Taming Apache Storm for Real-Time Analytics
Apache Storm is gaining a foothold among organizations looking to do real-time analytics on streaming data. However, the difficulty in working with the distributed processing framework is proving to be a major hurdle to Storm adoption. Now, a company called Impetus says it’s simplifying development on Storm with a new product.
Released as open source by Twitter several years ago, Apache Storm plays a key role as the real-time processing layer of the emerging big data technology stack. While the distributed framework is powerful, it’s also challenging for developers to write to, and tough for IT folks to configure and run.
Simplifying Storm is one of the challenges that Impetus hopes to solve with StreamAnalytix, which the company launched at the recent Strata + Hadoop World conference in San Jose. According to Imeptus CTO Vineet Tyagi, the shrink-wrapped product masks much of the complexity of working within Storm, and allows users to build real-time applications within a visual drag-and-drop interface.
“The problem that Storm and Kafka and all the real-time use cases have…is the skills are not available,” says Tyagi, who also heads up the company’s innovation lab. And when companies do have people with the necessary skills, he says, the time it takes to develop and deploy working applications are often too long.
StreamAnalytix addresses these challenges by providing developers with a pattern-driven platform for building real-time analytic applications atop Apache Storm. “There’s a visual application designer that basically lets you drag, drop and create and express your real time application,” Tyagi tells Datanami. “That’s pretty much the only thing you have to do.”
Instead of writing a real-time streaming analytics application from scratch atop Storm, Impetus has done much of the grunt work for you. User can choose from more than 130 different message types that are already supported by the platform, such as HDP log files or TCP/IP messages. Users can stitch data coming in via Kafka with other pieces of data, process them in certain ways, and then output them to storage, all as a configurable workflow.
Users “express” their application components within the StreamAnalytix application, and “stitch” them together, rather than write it from scratch using Sprouts and Bolts and the Storm topology, Tyagi says. The software brings built-in support for running machine learning algorithms on fast-moving data, as well as the capability to create workflows and generate alerts to downstream applications. Users have a choice of using HDFS, HBase, or Cassandra as the persistence layers.
The software takes the worry about of configuring and deploying a real-time application based on Storm, Tyagi says. “You can be up and running in under 10 minutes,” he says. “So it really makes real-time streaming application development to the next level.”
Based in Los Gatos and India, Impetus is a systems integrator with clients in a number of industries. About 10 years ago, the company founded an innovation lab in its India office to try to get ahead of emerging technologies like Hadoop. The company has built some Hadoop applications for its clients—including SQL and ETL offloading from enterprise data warehouses.

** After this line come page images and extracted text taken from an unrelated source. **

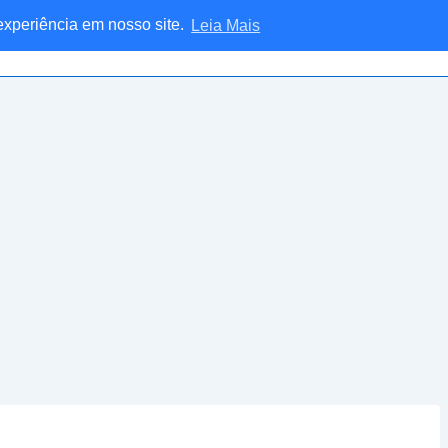
 experiência em nosso site.
Leia Mais
Home
Blog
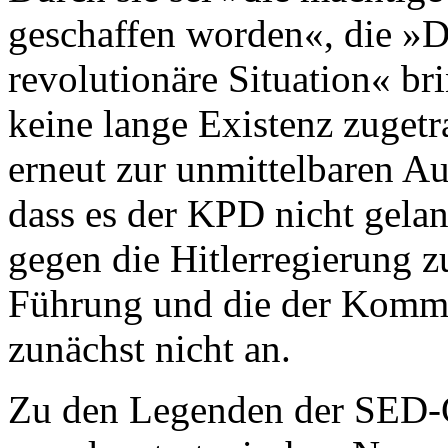
geschaffen worden«, die »D
revolutionäre Situation« b
keine lange Existenz zugetr
erneut zur unmittelbaren Au
dass es der KPD nicht gela
gegen die Hitlerregierung z
Führung und die der Kommun
zunächst nicht an.
Zu den Legenden der SED-G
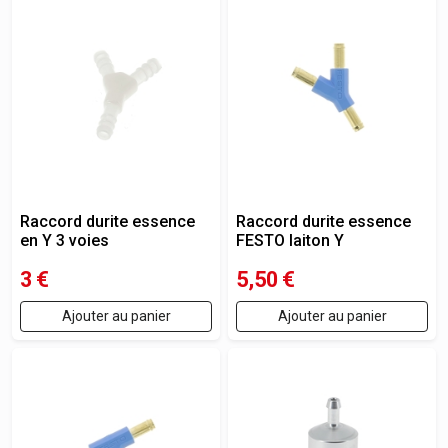
Raccord durite essence
Raccord durite essence
en Y 3 voies
FESTO laiton Y
3
€
5,50
€
Ajouter au panier
Ajouter au panier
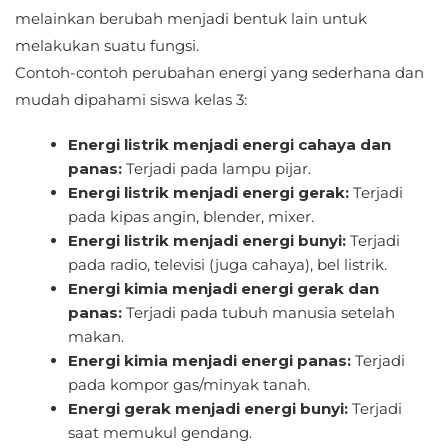
melainkan berubah menjadi bentuk lain untuk
melakukan suatu fungsi.
Contoh-contoh perubahan energi yang sederhana dan
mudah dipahami siswa kelas 3:
Energi listrik menjadi energi cahaya dan
panas:
Terjadi pada lampu pijar.
Energi listrik menjadi energi gerak:
Terjadi
pada kipas angin, blender, mixer.
Energi listrik menjadi energi bunyi:
Terjadi
pada radio, televisi (juga cahaya), bel listrik.
Energi kimia menjadi energi gerak dan
panas:
Terjadi pada tubuh manusia setelah
makan.
Energi kimia menjadi energi panas:
Terjadi
pada kompor gas/minyak tanah.
Energi gerak menjadi energi bunyi:
Terjadi
saat memukul gendang.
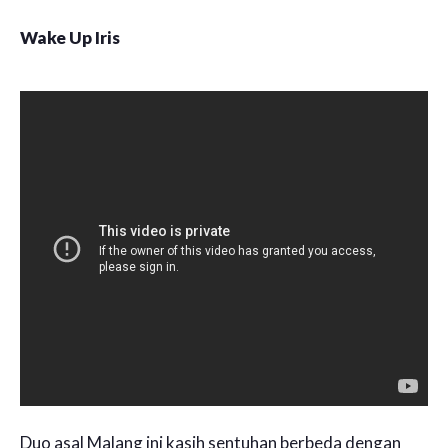
Wake Up Iris
Duo asal Malang ini kasih sentuhan berbeda dengan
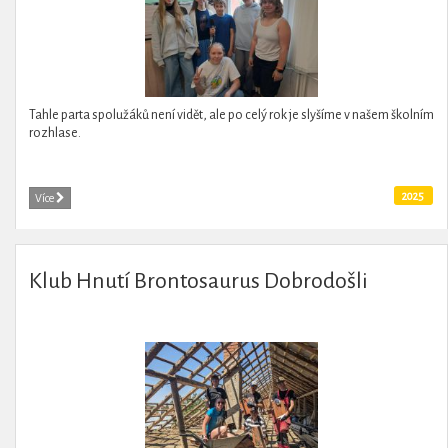
Tahle parta spolužáků není vidět, ale po celý rok je slyšíme v našem školním
rozhlase.
2025
Více
Klub Hnutí Brontosaurus Dobrodošli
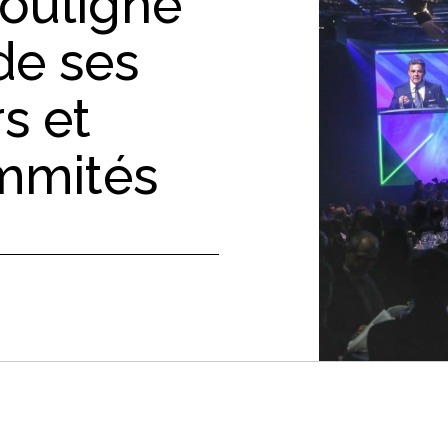
souligne
de ses
s et
mmités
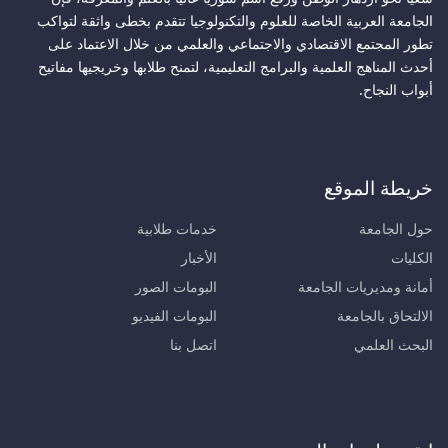
الجامعة العربية الخاصة للعلوم والتكنولوجيا تتقدم بخطى واثقة لتواكب
تطور المجتمع الاقتصادي والاجتماعي والعلمي من خلال الاعتماد على
أحدث المناهج العلمية والبرامج التعليمية، لتمنح طلابها وخريجيها مفاتيح
أبواب النجاح.
خريطة الموقع
حول الجامعة
خدمات طلابية
الكليات
الأخبار
أمانة ومديريات الجامعة
البومات الصور
الالتحاق بالجامعة
البومات الفيديو
البحث العلمي
اتصل بنا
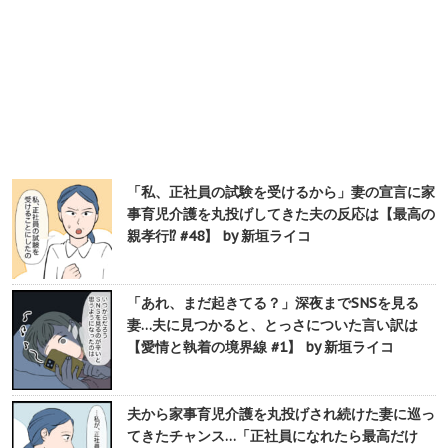
「私、正社員の試験を受けるから」妻の宣言に家
事育児介護を丸投げしてきた夫の反応は【最高の
親孝行⁉︎ #48】 by 新垣ライコ
「あれ、まだ起きてる？」深夜までSNSを見る
妻…夫に見つかると、とっさについた言い訳は
【愛情と執着の境界線 #1】 by 新垣ライコ
夫から家事育児介護を丸投げされ続けた妻に巡っ
てきたチャンス…「正社員になれたら最高だけ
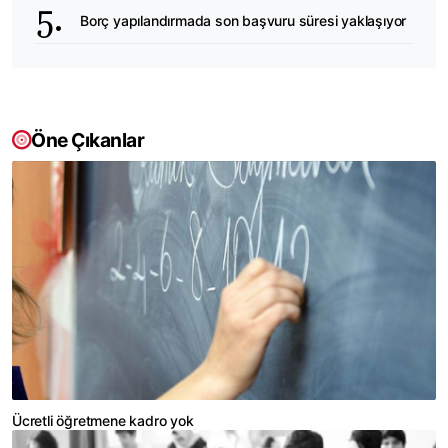
Borç yapılandırmada son başvuru süresi yaklaşıyor
Öne Çıkanlar
Ücretli öğretmene kadro yok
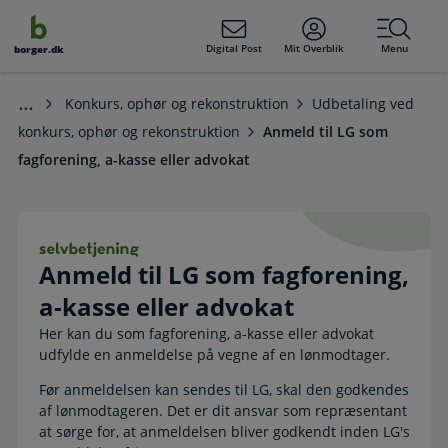
dens
hold
Digital Post
Mit Overblik
Menu
borger.dk
Konkurs, ophør og rekonstruktion
Udbetaling ved
konkurs, ophør og rekonstruktion
Anmeld til LG som
fagforening, a-kasse eller advokat
Anmeld til LG som fagforening, a-ka
Anmeld til LG som fagforening,
a-kasse eller advokat
Her kan du som fagforening, a-kasse eller advokat
udfylde en anmeldelse på vegne af en lønmodtager.
Før anmeldelsen kan sendes til LG, skal den godkendes
af lønmodtageren. Det er dit ansvar som repræsentant
at sørge for, at anmeldelsen bliver godkendt inden LG's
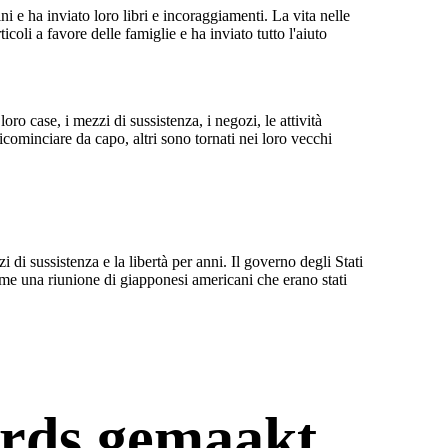
 e ha inviato loro libri e incoraggiamenti. La vita nelle
coli a favore delle famiglie e ha inviato tutto l'aiuto
ro case, i mezzi di sussistenza, i negozi, le attività
icominciare da capo, altri sono tornati nei loro vecchi
i sussistenza e la libertà per anni. Il governo degli Stati
me una riunione di giapponesi americani che erano stati
rds gemaakt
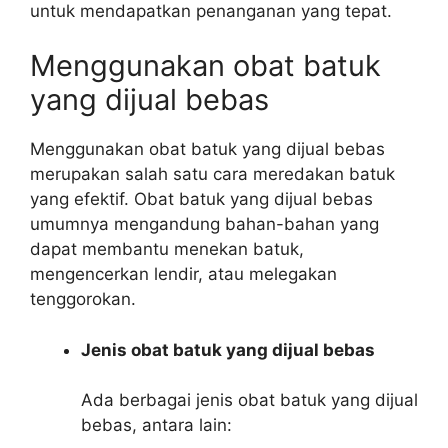
untuk mendapatkan penanganan yang tepat.
Menggunakan obat batuk
yang dijual bebas
Menggunakan obat batuk yang dijual bebas
merupakan salah satu cara meredakan batuk
yang efektif. Obat batuk yang dijual bebas
umumnya mengandung bahan-bahan yang
dapat membantu menekan batuk,
mengencerkan lendir, atau melegakan
tenggorokan.
Jenis obat batuk yang dijual bebas
Ada berbagai jenis obat batuk yang dijual
bebas, antara lain:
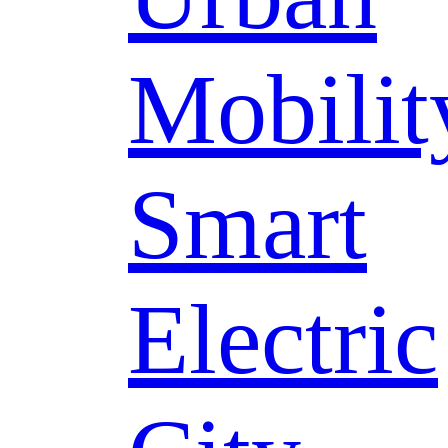
Mobilit
Smart
Electric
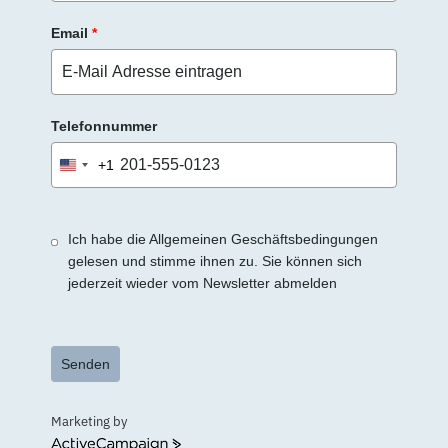
Email
*
Telefonnummer
+1
United
States
+1
Ich habe die Allgemeinen Geschäftsbedingungen
gelesen und stimme ihnen zu. Sie können sich
jederzeit wieder vom Newsletter abmelden
Senden
Marketing by
ActiveCampaign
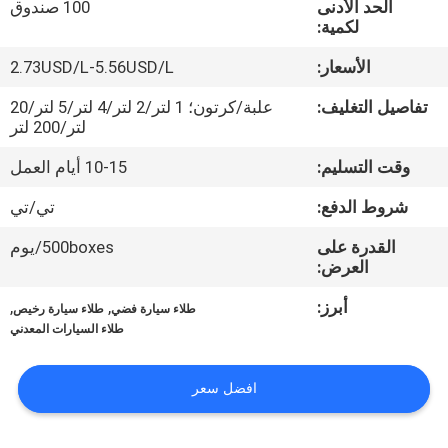
الحد الأدنى
100 صندوق
في
لكمية:
المعمل
الأسعار:
2.73USD/L-5.56USD/L
ضبط
تفاصيل التغليف:
علبة/كرتون؛ 1 لتر/2 لتر/4 لتر/5 لتر/20
لتر/200 لتر
الجودة
وقت التسليم:
10-15 أيام العمل
اتصل
شروط الدفع:
تي/تي
بنا
القدرة على
500boxes/يوم
العرض:
أخبار
أبرز:
,
,
طلاء سيارة فضي
طلاء سيارة رخيص
طلاء السيارات المعدني
طلب
افضل سعر
اقتباس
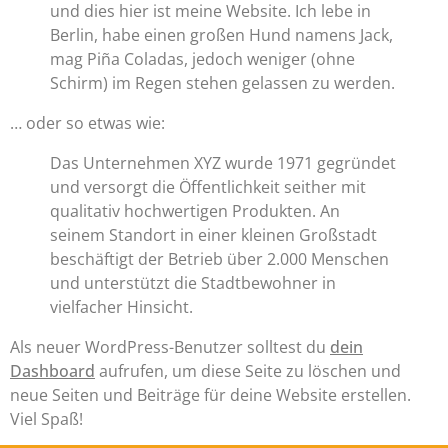
und dies hier ist meine Website. Ich lebe in
Berlin, habe einen großen Hund namens Jack,
mag Piña Coladas, jedoch weniger (ohne
Schirm) im Regen stehen gelassen zu werden.
… oder so etwas wie:
Das Unternehmen XYZ wurde 1971 gegründet
und versorgt die Öffentlichkeit seither mit
qualitativ hochwertigen Produkten. An
seinem Standort in einer kleinen Großstadt
beschäftigt der Betrieb über 2.000 Menschen
und unterstützt die Stadtbewohner in
vielfacher Hinsicht.
Als neuer WordPress-Benutzer solltest du
dein
Dashboard
aufrufen, um diese Seite zu löschen und
neue Seiten und Beiträge für deine Website erstellen.
Viel Spaß!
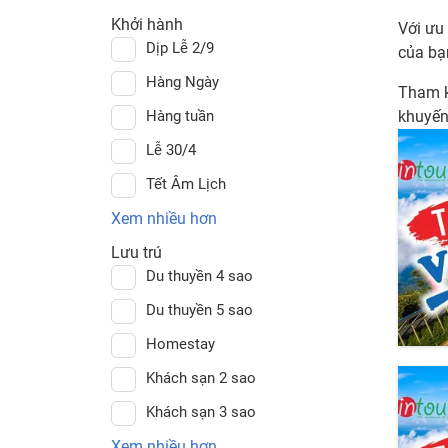
Khởi hành
Với ưu 
Dịp Lễ 2/9
của bạ
Hàng Ngày
Tham k
Hàng tuần
khuyến
Lễ 30/4
Tết Âm Lịch
Xem nhiều hơn
Lưu trú
Du thuyền 4 sao
Du thuyền 5 sao
Homestay
Khách sạn 2 sao
Khách sạn 3 sao
Xem nhiều hơn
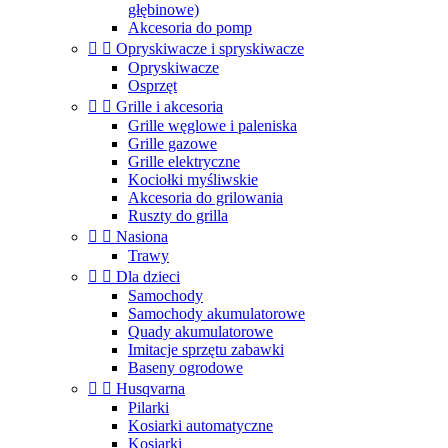
głębinowe)
Akcesoria do pomp


Opryskiwacze i spryskiwacze
Opryskiwacze
Osprzęt


Grille i akcesoria
Grille węglowe i paleniska
Grille gazowe
Grille elektryczne
Kociołki myśliwskie
Akcesoria do grilowania
Ruszty do grilla


Nasiona
Trawy


Dla dzieci
Samochody
Samochody akumulatorowe
Quady akumulatorowe
Imitacje sprzętu zabawki
Baseny ogrodowe


Husqvarna
Pilarki
Kosiarki automatyczne
Kosiarki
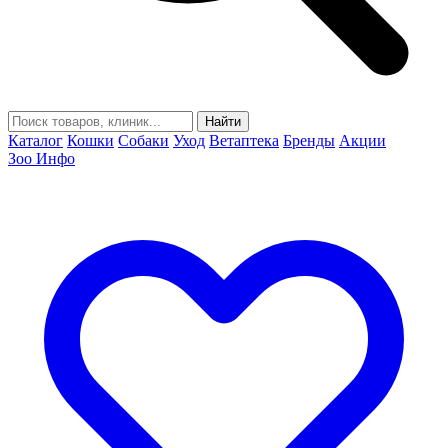
Найти
Каталог
Кошки
Собаки
Уход
Ветаптека
Бренды
Акции
Зоо Инфо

As part of the labs initiative, Impetus identified real-time streaming applications using very low-latency processing as one of the places where it could differentiate itself. The potential for using technologies like Storm are very compelling, but some of the rough edges are slowing users down.
Larry Pearson, the company’s vice president of marketing, relayed an exchange he had on the Strata expo floor. “I had the chief architect for one of the largest credit card companies in the world come into the booth,” Pearson says. “He said ‘I’m one of the first 200 developers to ever develop an application on Apache Storm.’ I asked ‘How’d that go for you?’ And he immediately he said, ‘I don’t ever want to do it again.'”
StreamAnalytix was in beta tests at various clients from last August through the start of year. The early adopters tested the software in log analytics, streaming ETL, and real-time natural language processing. Now that it’s generally available, Pearson expects to see additional use cases emerge, including becoming a big and fast enterprise service bus.
“If you talk about the data-driven enterprise, it has to have a nervous system,” Pearson says. “StreamAnalytix potentially could be managing pipelines of data from any source to any target repository, and doing all kinds of cool stuff with it in between. People are really intrigued with that. It’s opening up a whole vista of possible solutions that frankly, when we were designing it, we didn’t’ think about.”
StreamAnalytix supports Apache Storm today. In the future, it will support Spark Streaming as well.